If you run a makerspace, library, or print service where users pay for 3D printing, you can let them purchase balance through your own website.


  1. A user visits your webshop and pays for printing credits (via Stripe, PayPal, or however you handle payments).
  2. After payment is confirmed, your backend calls the top-up endpoint with the purchased amount and a reference to the order.
  3. The user's SimplyPrint balance is updated instantly and they can start printing.


You can also pull a user's transaction history via the API to show them their print charges and top-ups on your own site.


Use case: external billing or accounting

If your organization tracks costs in an ERP or accounting system, you can use webhooks to push all balance activity there automatically.

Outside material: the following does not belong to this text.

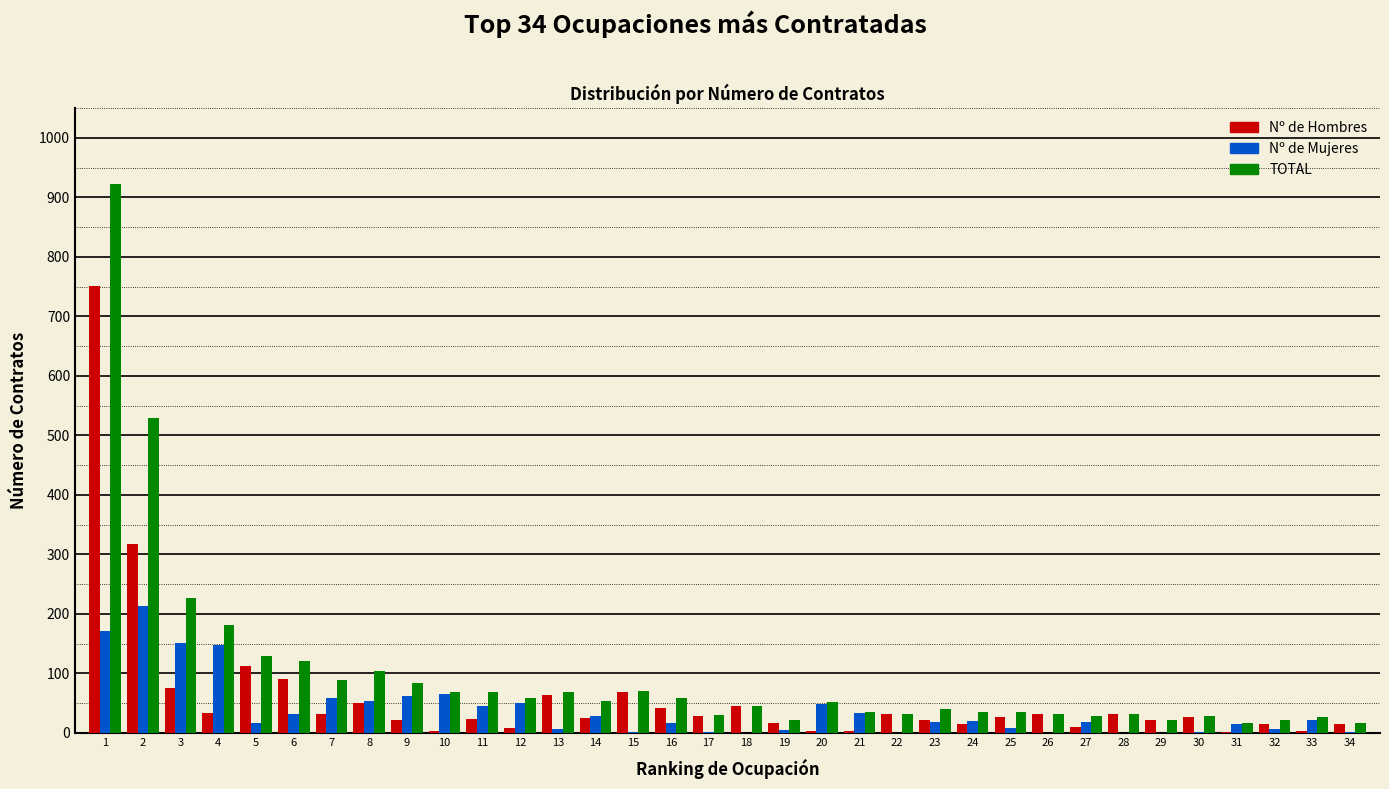

Is the value of Nº de Hombres at 13 greater than the value of TOTAL at 21?

Yes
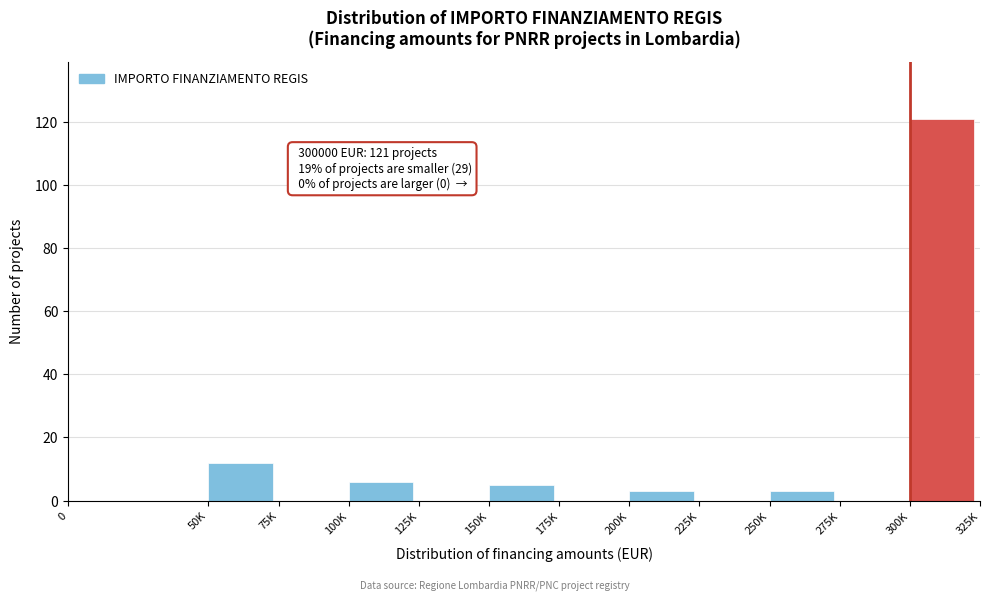

Reading right to left, list all the values displayed in this chart.

300K=121	275K=0	250K=3	225K=0	200K=3	175K=0	150K=5	125K=0	100K=6	75K=0	50K=12	0=0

  1. Subscribe to all four balance webhook events.
  2. When any transaction occurs, your system receives the webhook with the full transaction details.
  3. Map the data to your accounting entries. The transaction payload includes reference fields that link charges back to specific print jobs.


Tips

  • Always include a reason. When topping up or adjusting via the API, include a descriptive reason. This shows up in the transaction history inside SimplyPrint and helps with auditing (e.g. "Webshop order #1234", "PaperCut sync").
  • Use webhooks over polling. Webhooks fire in real time when something changes. Polling the API wastes requests and introduces delays.
  • Handle refunds. When a print fails or is cancelled, SimplyPrint automatically refunds the user's balance. If you're syncing with an external system, listen for balance.refunded webhooks to keep both sides consistent.
  • Use balance_after for reconciliation. Each transaction includes the resulting balance. If your external ledger disagrees, you know there's a sync gap to investigate.
  • Check the API docs for full request/response details, rate limits, and error codes.